• [ACTION ITEM]
Copy out, from the data, each line containing the string "lines".

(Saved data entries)

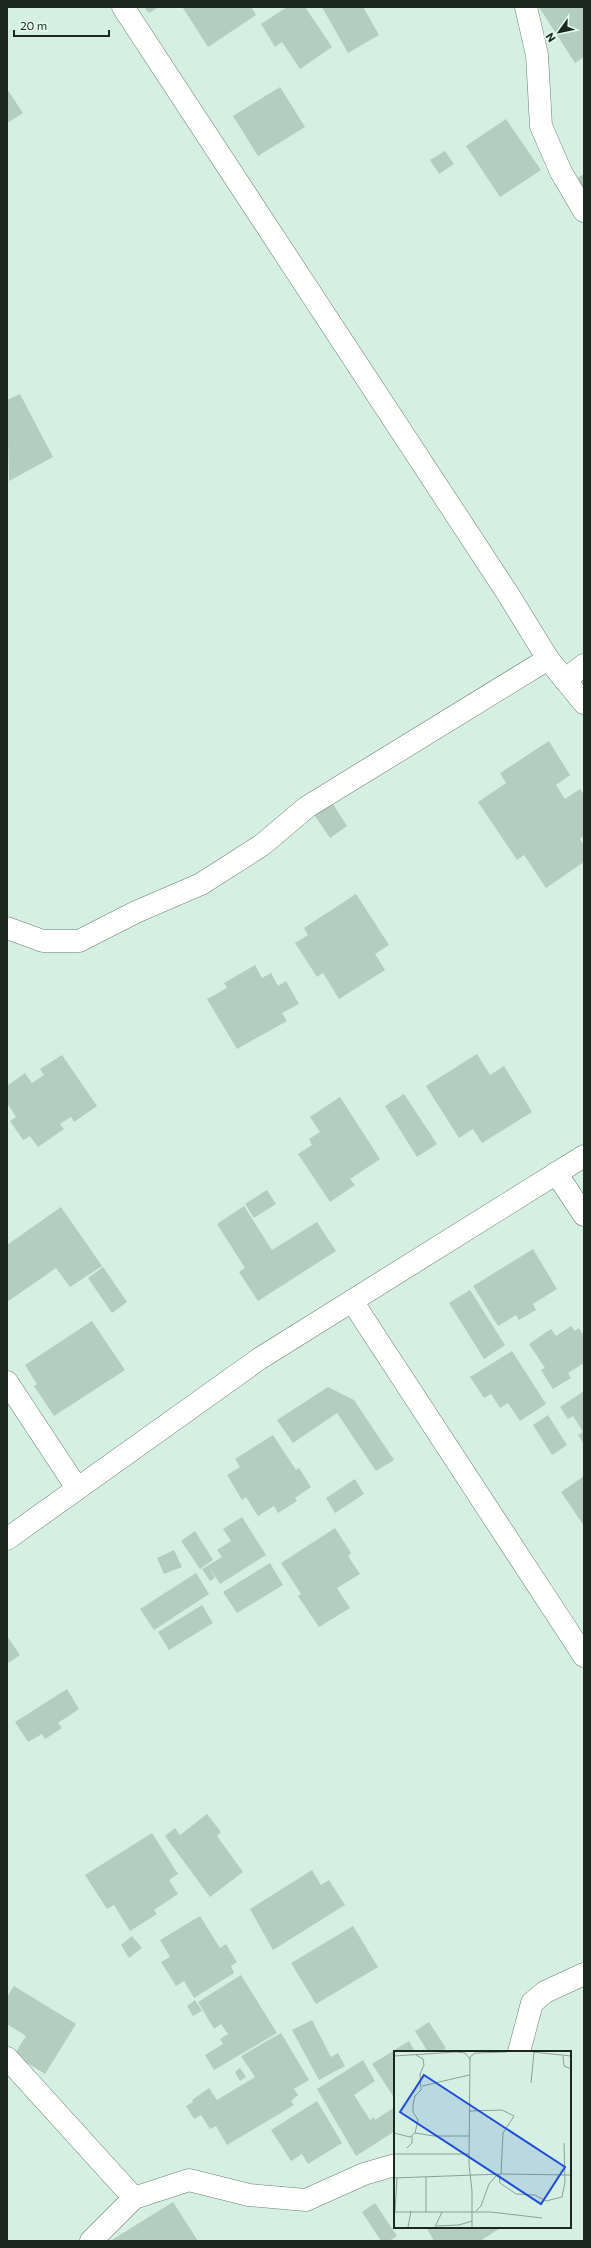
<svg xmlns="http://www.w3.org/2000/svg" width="591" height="2248" font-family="Commissioner,sans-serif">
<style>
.building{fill:#b3cec0}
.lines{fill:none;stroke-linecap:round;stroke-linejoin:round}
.street-casing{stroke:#677f73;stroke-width:23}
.street{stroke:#fff;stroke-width:22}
.inset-road{fill:none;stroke:#8ba095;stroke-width:1}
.view{fill:#1d4ed8;fill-opacity:0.15;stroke:#1d4ed8;stroke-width:2}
.inset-edge{fill:none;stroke:#1d2722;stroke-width:2}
</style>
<rect width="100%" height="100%" fill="#d5f0e2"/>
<g class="building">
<polygon points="144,7 159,7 149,13"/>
<polygon points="185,7 251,7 256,15 208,47 183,8"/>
<polygon points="287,7 305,7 332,47 300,69 282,42 275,47 261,24"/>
<polygon points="322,7 363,7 379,35 348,53"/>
<polygon points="539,7 584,7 584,57 575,63"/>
<polygon points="280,87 305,127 258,156 233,116"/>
<polygon points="7,89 23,113 7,123"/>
<polygon points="506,119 541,170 500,197 466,146"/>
<polygon points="445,151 454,164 439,174 430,160"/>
<polygon points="584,174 584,210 568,184"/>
<polygon points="20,394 53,457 9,481 7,400"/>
<polygon points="549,741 570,775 556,785 565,799 580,789 584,795 584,836 580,839 584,845 584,862 546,888 524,855 517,860 478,802 506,783 500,773"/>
<polygon points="331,801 347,826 330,838 313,813"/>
<polygon points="356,894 389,945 375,954 385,970 339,999 323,973 317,977 295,943 308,935 304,928"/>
<polygon points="255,965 262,978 271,973 278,986 286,981 299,1004 282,1013 287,1021 237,1049 207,999 227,988 224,983"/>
<polygon points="477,1054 490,1075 504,1066 532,1112 482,1143 473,1129 459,1138 426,1086"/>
<polygon points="62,1055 97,1106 74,1122 71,1117 60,1124 64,1129 38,1147 30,1136 23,1140 10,1121 16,1117 7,1103 7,1086 25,1073 32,1083 44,1075 40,1069"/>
<polygon points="404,1094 437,1144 417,1157 385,1106"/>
<polygon points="340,1097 380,1159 350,1179 355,1185 330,1202 298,1154 312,1145 309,1139 320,1132 310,1117"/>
<polygon points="267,1190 276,1204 254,1218 245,1204"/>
<polygon points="244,1206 272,1250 317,1222 336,1251 258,1301 239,1272 245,1268 217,1224"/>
<polygon points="61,1207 102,1266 70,1287 56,1268 7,1302 7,1245"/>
<polygon points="533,1249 557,1289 533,1304 536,1310 519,1320 516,1315 498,1326 473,1286"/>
<polygon points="103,1267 127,1302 112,1313 88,1278"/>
<polygon points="470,1290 505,1345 484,1359 449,1303"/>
<polygon points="92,1321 125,1370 54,1416 34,1386 37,1384 25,1365"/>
<polygon points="571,1326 575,1331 579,1328 584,1336 584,1363 568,1373 571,1378 553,1389 541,1370 545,1368 529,1344 551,1329 556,1336"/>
<polygon points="512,1351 546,1404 520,1421 508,1403 500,1408 491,1394 484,1398 470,1377"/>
<polygon points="328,1387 354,1400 394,1460 376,1471 337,1413 293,1443 277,1420"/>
<polygon points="584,1391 584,1444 578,1435 583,1432 573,1416 568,1419 560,1407"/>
<polygon points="548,1415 567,1445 552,1455 533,1425"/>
<polygon points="273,1435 296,1470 299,1468 311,1487 295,1498 297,1501 278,1513 274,1506 258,1516 246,1497 242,1500 227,1475 240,1467 235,1459"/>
<polygon points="584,1476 584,1526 561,1492"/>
<polygon points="355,1479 364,1494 335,1513 326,1498"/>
<polygon points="242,1517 266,1555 220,1584 209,1567 215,1578 210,1581 202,1569 222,1557 217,1550 231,1541 223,1529"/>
<polygon points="335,1528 351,1553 348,1556 360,1574 337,1588 350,1608 319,1627 298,1596 301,1594 281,1563"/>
<polygon points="195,1531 213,1560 200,1569 181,1541"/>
<polygon points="174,1550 182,1567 164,1574 157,1558"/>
<polygon points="270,1563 283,1585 237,1613 223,1592"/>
<polygon points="196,1573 209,1594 154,1630 140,1609"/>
<polygon points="202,1605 213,1623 169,1650 158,1632"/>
<polygon points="7,1636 20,1655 7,1664"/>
<polygon points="67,1689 79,1709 58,1723 62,1728 45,1739 42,1734 28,1742 15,1722"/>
<polygon points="207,1814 221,1832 217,1836 243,1872 210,1897 165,1836 175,1828 180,1835"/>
<polygon points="152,1833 178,1874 169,1880 178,1894 154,1910 157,1914 130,1931 114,1905 107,1909 85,1875"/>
<polygon points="312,1870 321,1885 329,1880 345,1905 273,1950 250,1909"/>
<polygon points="200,1916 220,1948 226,1944 237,1962 231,1966 234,1973 194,1998 184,1981 176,1986 161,1962 170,1957 160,1940"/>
<polygon points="353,1926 378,1967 316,2004 291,1963"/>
<polygon points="132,1936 142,1948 129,1958 121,1945"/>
<polygon points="241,1975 277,2033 214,2070 205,2055 223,2044 220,2039 228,2034 221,2024 214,2029 198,2002"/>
<polygon points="14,1986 76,2024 45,2074 14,2055 26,2036 7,2024 7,1997"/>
<polygon points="195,2000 202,2011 193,2016 187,2006"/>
<polygon points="312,2020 331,2057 338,2053 345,2066 319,2080 292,2030"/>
<polygon points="429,2022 446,2048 440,2052 428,2052 415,2031"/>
<polygon points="281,2033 309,2080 294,2089 298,2095 291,2101 294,2105 227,2145 216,2126 210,2129 201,2115 194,2119 186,2106 193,2102 192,2100 209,2088 217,2100 255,2077 241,2056"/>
<polygon points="409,2041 415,2052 395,2052 395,2099 372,2064"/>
<polygon points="363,2060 375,2081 354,2095 370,2120 374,2117 375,2120 395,2107 395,2131 356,2156 317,2089"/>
<polygon points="240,2068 246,2077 240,2081 235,2072"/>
<polygon points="317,2101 342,2143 308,2164 302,2154 291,2161 271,2130"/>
<polygon points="173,2202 198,2241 110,2241"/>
<polygon points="375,2203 397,2236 389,2241 381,2241 362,2212"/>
<polygon points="426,2227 502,2227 480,2241 434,2241"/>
</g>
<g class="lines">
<g class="street-casing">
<g id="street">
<polyline points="123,7 508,594 548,659 584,703"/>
<polyline points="526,7 537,55 541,126 561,172 584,211"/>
<polyline points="565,680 584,665"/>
<polyline points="7,928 43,941 79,941 136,912 201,884 262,845 307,807 548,659"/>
<polyline points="556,1173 584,1215"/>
<polyline points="352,1301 584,1656"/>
<polyline points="7,1382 77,1488"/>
<polyline points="7,1539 259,1359 584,1156"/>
<polyline points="519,2052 532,2003 545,1992 584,1974"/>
<polyline points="7,2058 134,2198"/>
<polyline points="91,2241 134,2198 189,2180 249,2195 306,2200 364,2174 395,2165"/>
</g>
</g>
<use href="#street" class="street"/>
</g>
<g transform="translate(394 2051)">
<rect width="177" height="177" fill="#d5f0e2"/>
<path class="inset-road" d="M139,1L177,5M0,5L62,1L71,2L76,8M169,5L170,15L177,18M137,32L140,1M28,35L75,24M75,60L108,59L120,65L109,82L107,123M0,82L16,86L21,82L40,85H75M21,82L24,69L19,61V54L21,45L27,39L26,23L30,14L29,8L22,4M13,97L18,92V85M0,103H75M105,123L106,132L122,143L141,144L152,150L168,146L171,131L170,92M32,126V161M0,127L107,123L177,124M82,160L87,155L95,133L103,124M0,161H97L148,167M1,161L3,127M42,175L65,174L78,170M14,176L17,160M41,176L48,161M78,176V140L75,113L76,6L81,2L112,1"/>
<path class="view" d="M30,24L171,116L147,153L6,61Z"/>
<rect width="177" height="177" class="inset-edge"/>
</g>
<rect width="591" height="2248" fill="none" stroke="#1d2722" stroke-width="16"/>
<g transform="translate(559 32) rotate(237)" stroke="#e2fdef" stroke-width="3" paint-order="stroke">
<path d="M0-3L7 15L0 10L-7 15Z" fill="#1d2722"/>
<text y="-6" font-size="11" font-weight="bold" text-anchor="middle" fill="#1d2722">N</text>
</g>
<path d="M14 30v6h95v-6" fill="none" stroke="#1d2722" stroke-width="2"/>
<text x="20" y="30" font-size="12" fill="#1d2722" stroke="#e2fdef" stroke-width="3" paint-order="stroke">20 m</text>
</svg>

• [ANSWER SPACE]
.lines{fill:none;stroke-linecap:round;stroke-linejoin:round}
<g class="lines">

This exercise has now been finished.